The Richmond Flying Squirrels are visiting Hadlock Field this weekend, the only trip to Maine for the Double-A affiliate of the San Francisco Giants.

Normally this would be a calendar highlight for Ken Joyce, the Portland native who broke into pro baseball as a volunteer bullpen catcher with the inaugural Portland Sea Dogs in 1994 and wound up earning four World Series rings, three with the Giants.

But Joyce, who spent the previous five seasons as Richmond’s hitting coach, resigned in April just as the Flying Squirrels were set to begin their season. Instead of riding buses between Eastern League outposts, Joyce has been watching his daughter, Jill, play softball for McAuley High and his son, Tommy, play baseball for Portland High.

“I resigned on my own terms,” Joyce, 51, said as he watched a recent Bulldogs baseball game from an unobtrusive spot far down the left-field line. “I felt it was time to be home with my family. As spring training wore on, I felt more disconnected with what was going on at home.”

Joyce said he grew tired of the travel required of minor leaguers and didn’t want to miss that small window of opportunity to see his children play high school sports. Jill is a freshman and Tommy a junior.

“This is the first time I’ve been able to see Tommy play baseball and Jill play softball,” he said.

Bobby Evans, general manager of the Giants, said the organization would miss Joyce.

“He’s a great teacher of the game,” Evans said last week. “He’s got a gift for instruction and hitting, and has great passion for the game. He just knows his stuff.”

Richmond entered the weekend in last place in the Western Division with a record of 23-37, worse than every team except the Eastern Division cellar-dwelling Sea Dogs (19-40). Accordingly, Richmond (.313) and Portland (.303) have the lowest on-base percentages.

Miguel Ojeda, Richmond’s first-year manager, is serving as hitting coach after Joyce’s replacement, Mike Goff, left for personal reasons in early May.

Evans said Joyce didn’t burn any bridges by leaving so late in spring training.

“For him, it really wasn’t a good fit for this season,” Evans said. “I’m not sure if he’s going to try to get back in the game this year but I’m sure he’ll have some interest next year. You never know. Maybe there will be an opportunity here at some point. … He’s multi-talented and in a very strong position.”
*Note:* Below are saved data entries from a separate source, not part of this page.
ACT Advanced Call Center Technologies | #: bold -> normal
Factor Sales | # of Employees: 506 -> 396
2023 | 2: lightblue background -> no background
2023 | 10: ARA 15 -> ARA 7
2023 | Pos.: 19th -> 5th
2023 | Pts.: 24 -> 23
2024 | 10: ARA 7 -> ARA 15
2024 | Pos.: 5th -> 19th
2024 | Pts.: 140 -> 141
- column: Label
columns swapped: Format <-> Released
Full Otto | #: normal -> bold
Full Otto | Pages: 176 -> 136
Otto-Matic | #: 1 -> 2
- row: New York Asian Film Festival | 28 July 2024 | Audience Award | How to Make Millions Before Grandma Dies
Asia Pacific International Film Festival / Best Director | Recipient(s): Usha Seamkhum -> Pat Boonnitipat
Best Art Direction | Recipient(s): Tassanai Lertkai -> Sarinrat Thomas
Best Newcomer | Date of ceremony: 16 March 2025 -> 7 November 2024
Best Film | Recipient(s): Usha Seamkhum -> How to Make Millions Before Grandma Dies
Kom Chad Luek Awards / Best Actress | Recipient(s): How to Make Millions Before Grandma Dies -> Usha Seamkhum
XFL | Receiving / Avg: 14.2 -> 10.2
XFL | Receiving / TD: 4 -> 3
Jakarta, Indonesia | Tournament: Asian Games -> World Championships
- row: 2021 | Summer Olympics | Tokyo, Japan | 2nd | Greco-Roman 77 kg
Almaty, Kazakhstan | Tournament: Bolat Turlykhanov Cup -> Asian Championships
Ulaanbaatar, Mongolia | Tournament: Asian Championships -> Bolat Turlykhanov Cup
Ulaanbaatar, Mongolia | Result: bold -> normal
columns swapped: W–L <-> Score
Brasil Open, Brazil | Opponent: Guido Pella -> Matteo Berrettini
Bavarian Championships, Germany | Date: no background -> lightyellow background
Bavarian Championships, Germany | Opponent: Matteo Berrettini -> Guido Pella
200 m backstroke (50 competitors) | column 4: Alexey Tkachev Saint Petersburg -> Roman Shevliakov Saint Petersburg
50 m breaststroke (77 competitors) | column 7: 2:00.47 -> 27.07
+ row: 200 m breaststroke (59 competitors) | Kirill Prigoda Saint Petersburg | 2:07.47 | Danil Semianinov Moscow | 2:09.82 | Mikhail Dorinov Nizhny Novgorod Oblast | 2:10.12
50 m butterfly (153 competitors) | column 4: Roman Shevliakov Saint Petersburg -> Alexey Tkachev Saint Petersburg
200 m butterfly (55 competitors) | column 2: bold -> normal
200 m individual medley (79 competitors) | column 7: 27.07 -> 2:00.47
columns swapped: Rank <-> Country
Joyce played at Deering High and the University of Southern Maine, where he became a three-year assistant to Coach Ed Flaherty.

Joyce met Carlos Tosca, the first manager of the Sea Dogs, and John Boles, Florida’s farm director. Like Joyce, neither Tosca nor Boles had played professionally.

At the 1996 All-Star break, the Marlins fired their manager and installed Boles, who insisted on bringing Double-A hitting coach Jeff Pentland with him. That created an opening in Portland for Joyce, who finished the season with the Sea Dogs to begin his minor-league coaching journey. He remained in the Marlins system through 1999, then spent two seasons in independent baseball and eight in the Blue Jays organization, rising as high as Triple-A Las Vegas in 2009.

Even though Las Vegas led the Pacific Coast League in average (.290), slugging (.457) and OPS (.811), and Randy Ruiz won the league MVP award, Toronto did not renew Joyce’s contract.

The Giants signed him as their Triple-A hitting coach in Fresno, California, where Joyce worked with Buster Posey in 2010. The Giants asked Joyce to switch to Richmond in 2011. At the end of that season, San Francisco sent Joyce to the Arizona Fall League, where advanced prospects get extra attention. Arnie Beyeler, former manager of the Sea Dogs, was the Scottsdale manager, and Joyce’s hitters included Giants prospect Brandon Crawford, and two promising outfielders named Bryce Harper and Mike Trout.

“If the situation is right, I might pursue it,” Joyce said of a return to pro baseball. “It would have to be at the higher levels of the minor leagues or a coordinator position, and the right fit, the right organization. Right now I’m focused on finding a teaching position locally and giving private lessons.”